# Is it safe to remove nest box



## Jayjoton (Oct 4, 2015)

Hi, I was wondering if its now safe to remove the nest box, the first baby left the box this morning and after spending most of the day with parents and learning to climb Ive put her back in the nest.
We are hoping baby number 2 will venture out in the next few days and this is when we are thinking of doing it, well hubby wants to.
I still think they need it but I could be wrong, the mother and father has mated again and mother is biting at the box, is this a sign that she wants to lay again?
Sorry for all the questions Im still learning about the breeding process


----------



## roxy culver (May 27, 2010)

I wouldn't remove the box just yet. The babies are still going to sleep in it at night. I would wait until they were closer to 8 weeks of age. 

But this is the time to start hormone control to knock the parents out of breeding. You can extend their nights to 12-14 hours of darkness a night to help with this.


----------



## vampiric_conure (Jul 8, 2012)

I wouldn't remove the nest box just yet. As Roxy Culver said, you can reduce the amount of light to bring the parents out of breeding mode. Sometimes breeding pairs can be a bit pushy with the egg laying though (Like my pair. Oy Vey!), so keep an eye out for extra eggs.


----------



## Jayjoton (Oct 4, 2015)

Thank you for the replys, my pair have mated 3 times already even tho it is darkened, I guess they love being parents so much they want more lol
If they do lay eggs and the babies already in there are under 8 weeks do I let them stay in the nest or remove them?


----------



## roxy culver (May 27, 2010)

The babies will sometimes help with new babies. Other times the parents will kick them out.
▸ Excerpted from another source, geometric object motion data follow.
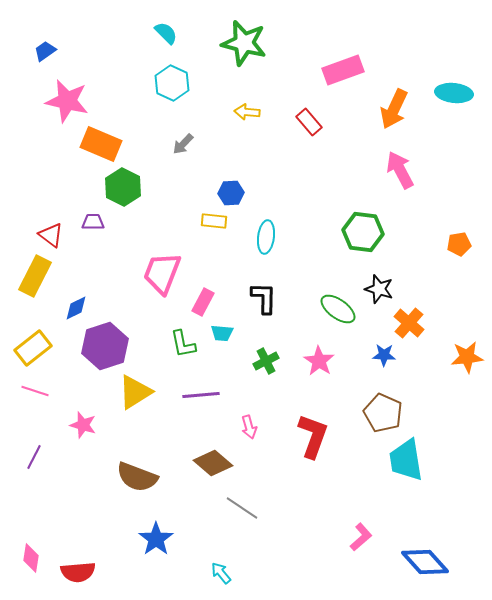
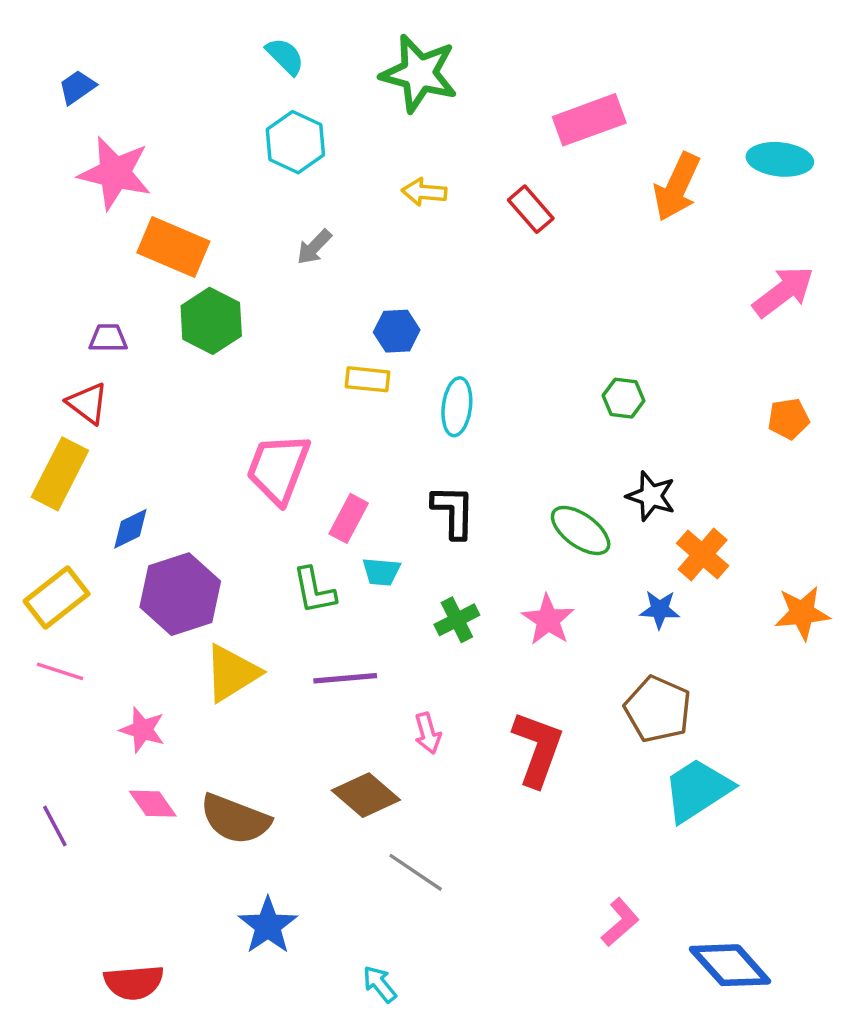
pink arrow: (400, 170) -> (783, 292), moved, turned 81
purple trapezoid: (93, 222) -> (108, 338), moved
green hexagon: (363, 232) -> (624, 398), size x0.6
purple line: (34, 457) -> (55, 826), moved, turned -55
cyan trapezoid: (406, 460) -> (697, 790), turned 66
pink diamond: (31, 558) -> (153, 804), moved, turned -44

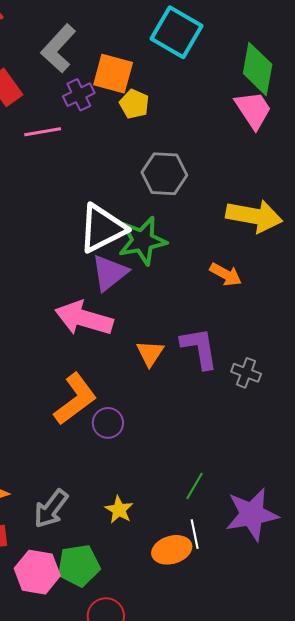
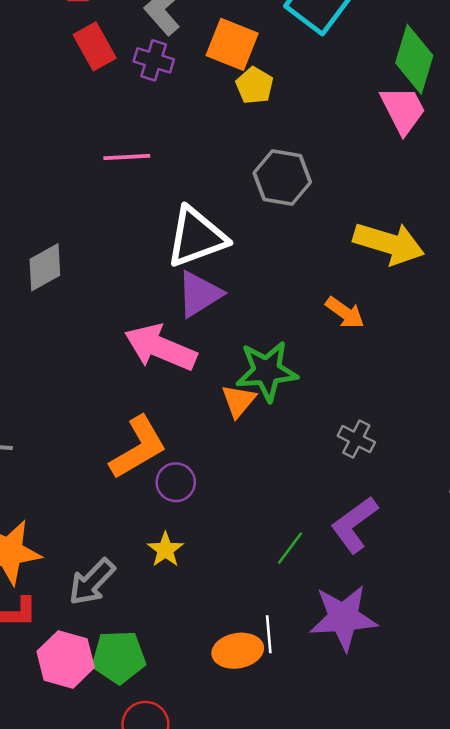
purple cross: (79, 95) -> (154, 60), moved, turned 36
pink line: (43, 132) -> (127, 157), moved
green star: (142, 241) -> (267, 371), moved
purple L-shape: (199, 348) -> (354, 525), moved, turned -123
green line: (194, 486) -> (290, 548), moved
yellow star: (119, 510) -> (165, 550), moved

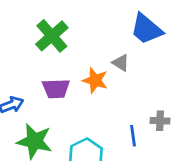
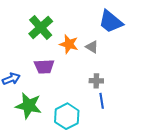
orange star: (95, 80) -> (69, 44), moved
gray cross: (160, 121) -> (96, 81), moved

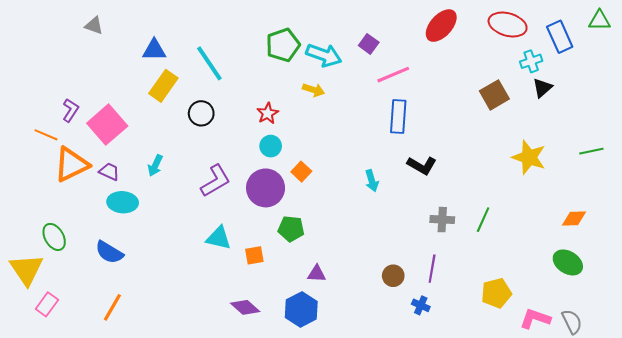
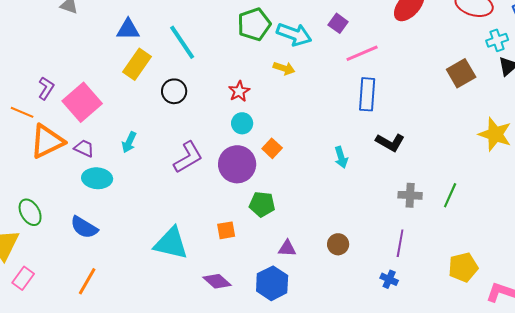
cyan triangle: (219, 238) -> (171, 243), moved, size x1.4
brown circle: (393, 276) -> (338, 244), moved

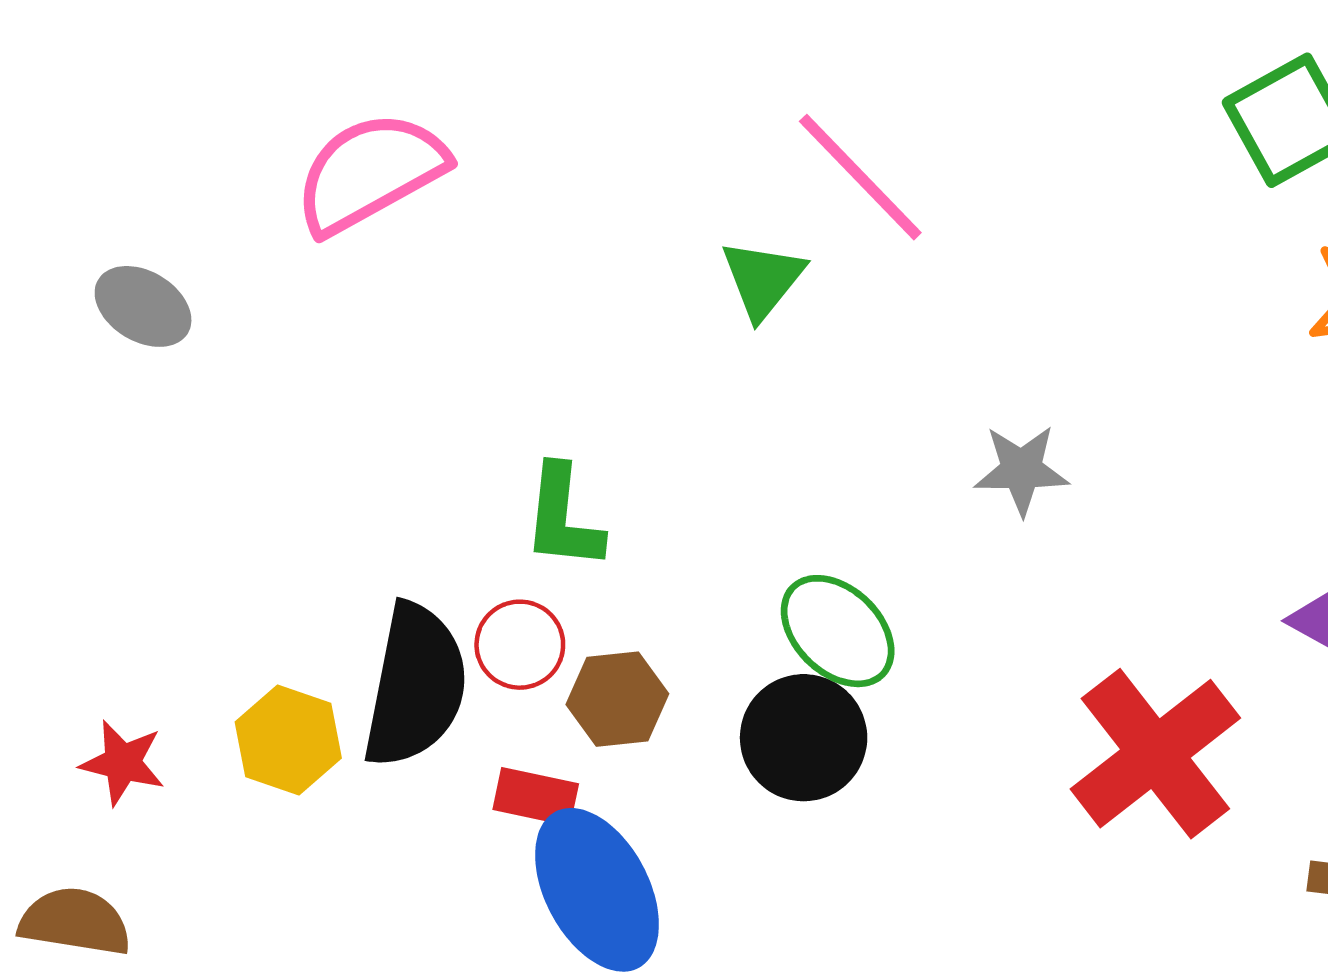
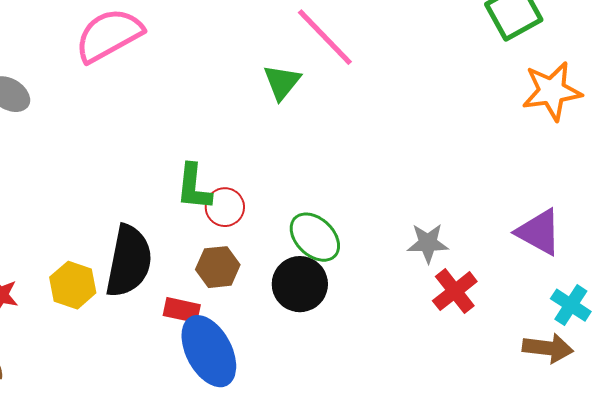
gray star: (1021, 470) -> (428, 243), moved
red circle: (520, 645) -> (225, 207), moved
red cross: (1155, 754) -> (455, 291), size x0.6

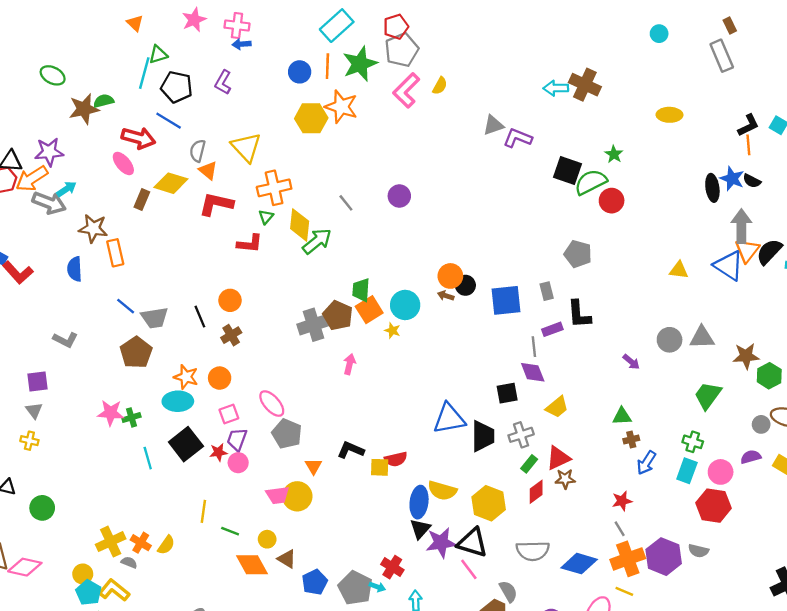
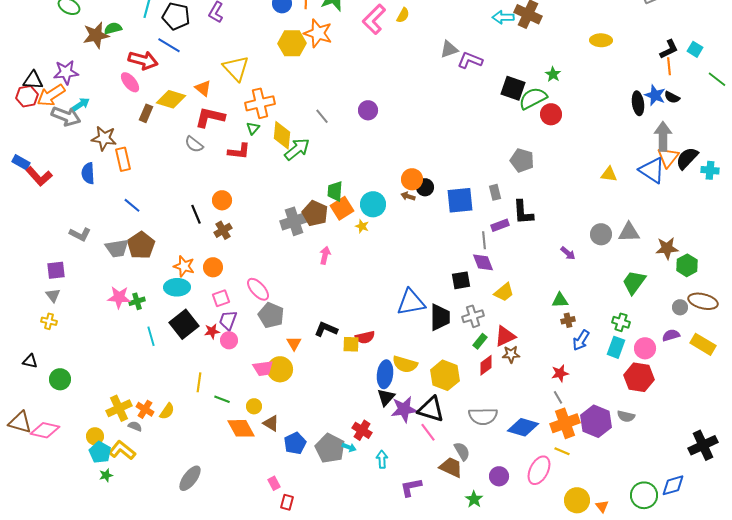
gray semicircle: (198, 151) -> (194, 144), moved, turned -66
gray trapezoid: (155, 318) -> (117, 248), moved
It takes two weeks for the long nights to take full effect and stop the hormonalness. Also remember that tiels mate for pleasure not just to make eggs. Double clutching (having two clutches back to back) is hard to stop. A third clutch is much easier to prevent.


----------



## Jayjoton (Oct 4, 2015)

Sorry but Im back again with another question.
Both babies came out the nest today and have been perched with the parents, I just been up to handle them before putting them back into the nest and disaster struck.
The baby I got hold of was screaming and biting me so I put him on the bed so I could close the cage door to stop dad coming out and the other baby.
Im totally new to this and didnt expect the baby to fly off, I called my hubby for help in catching him and then he started laughing coz I had no idea he would fly off.
My question is....is it ok to see if the babies go back into the nest on their own or do I have to do it?


----------



## roxy culver (May 27, 2010)

The babies will go back to the nest at night on their own, there's no need for you to interfere. This is the fledging age, where they start to learn to fly.


----------



## Jayjoton (Oct 4, 2015)

Yeah babies have certainly found their wings but havent returned to the nest, they stay close to the parents and follow them everywhere.
Ive noticed today that the mother is chucking alot of food on the floor, is she doing it so she can teach the babies to eat solid food?


----------



## roxy culver (May 27, 2010)

Not sure about that as mine never did but that could be a possibility. They are going to learn how to eat and drink by watching what they parents do.


----------